Material shown:

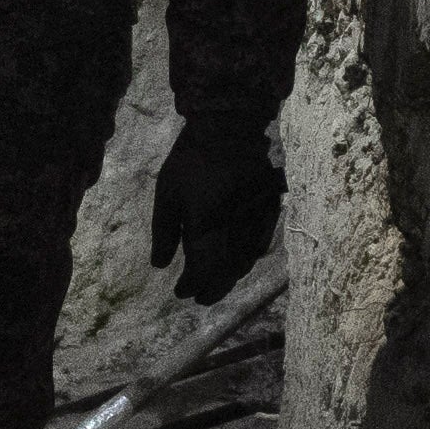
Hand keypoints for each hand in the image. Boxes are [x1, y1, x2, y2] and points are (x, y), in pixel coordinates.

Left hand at [153, 117, 279, 303]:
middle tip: (201, 299)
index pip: (200, 269)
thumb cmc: (191, 162)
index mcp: (205, 225)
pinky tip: (238, 264)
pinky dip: (247, 259)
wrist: (228, 129)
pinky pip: (260, 244)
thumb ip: (164, 232)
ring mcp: (254, 220)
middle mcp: (233, 228)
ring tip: (217, 286)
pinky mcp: (269, 211)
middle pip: (225, 271)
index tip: (180, 292)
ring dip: (231, 277)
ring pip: (245, 261)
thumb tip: (160, 265)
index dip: (191, 285)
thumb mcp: (167, 194)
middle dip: (213, 288)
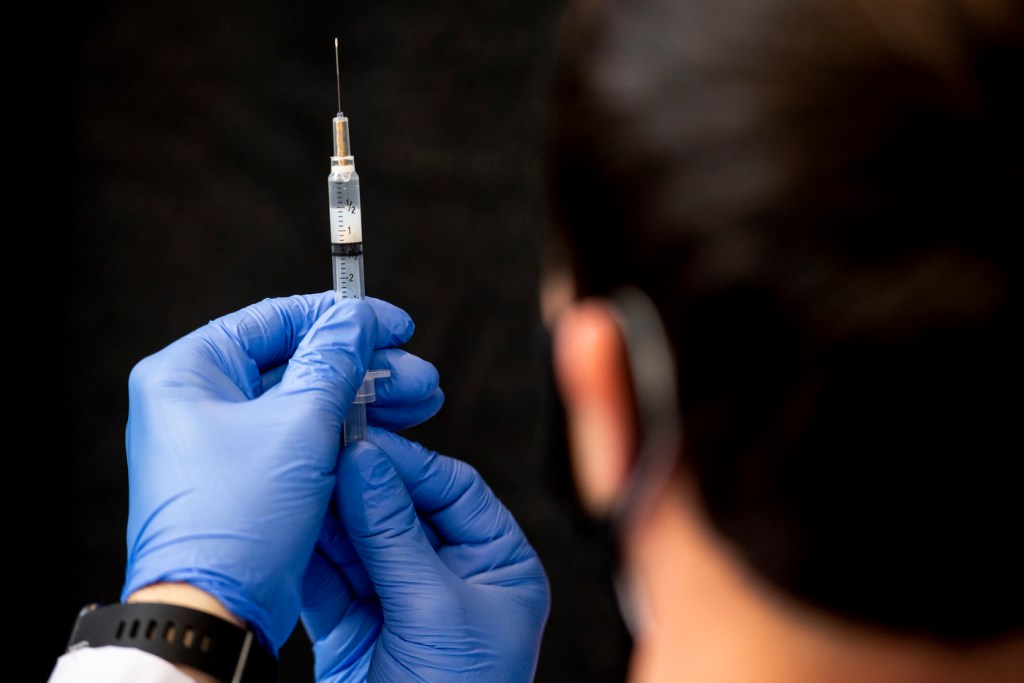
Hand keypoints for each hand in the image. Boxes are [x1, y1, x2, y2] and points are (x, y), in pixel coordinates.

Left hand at [122, 292, 442, 650]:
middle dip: (367, 366)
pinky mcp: (246, 477)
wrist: (213, 614)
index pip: (277, 320)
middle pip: (298, 361)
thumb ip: (335, 361)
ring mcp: (220, 442)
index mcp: (189, 372)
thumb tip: (358, 318)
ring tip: (422, 402)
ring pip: (306, 401)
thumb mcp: (299, 425)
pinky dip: (345, 433)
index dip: (344, 317)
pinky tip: (392, 431)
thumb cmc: (236, 520)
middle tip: (419, 376)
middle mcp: (197, 401)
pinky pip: (302, 438)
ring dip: (366, 399)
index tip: (395, 324)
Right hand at [301, 428, 550, 681]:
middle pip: (400, 508)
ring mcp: (401, 600)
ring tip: (294, 484)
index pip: (453, 490)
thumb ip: (395, 534)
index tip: (361, 441)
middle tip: (318, 454)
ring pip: (358, 540)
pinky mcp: (357, 626)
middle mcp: (452, 576)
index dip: (407, 462)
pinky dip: (307, 557)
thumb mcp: (436, 610)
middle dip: (358, 485)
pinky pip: (329, 579)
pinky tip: (286, 530)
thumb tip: (366, 461)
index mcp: (497, 565)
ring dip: (326, 515)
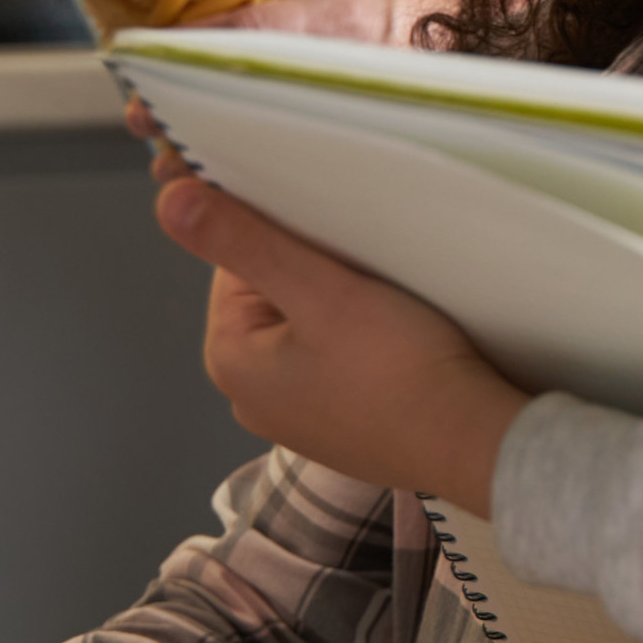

What needs to be done: Check each line of the entries for the string "thumb". Copy the lines that have it.

Solution to this exercise:
thumb cmc: (191, 162)
thumb ip: (164, 232)
thumb tip: (160, 265)
thumb mcp: (167, 194)
thumb ip: (335, 361)
thumb tip: (358, 318)
thumb mcp: (299, 425)
thumb cmc: (236, 520)
thumb ip: (395, 534)
thumb mcp: (436, 610)
thumb tip: (366, 461)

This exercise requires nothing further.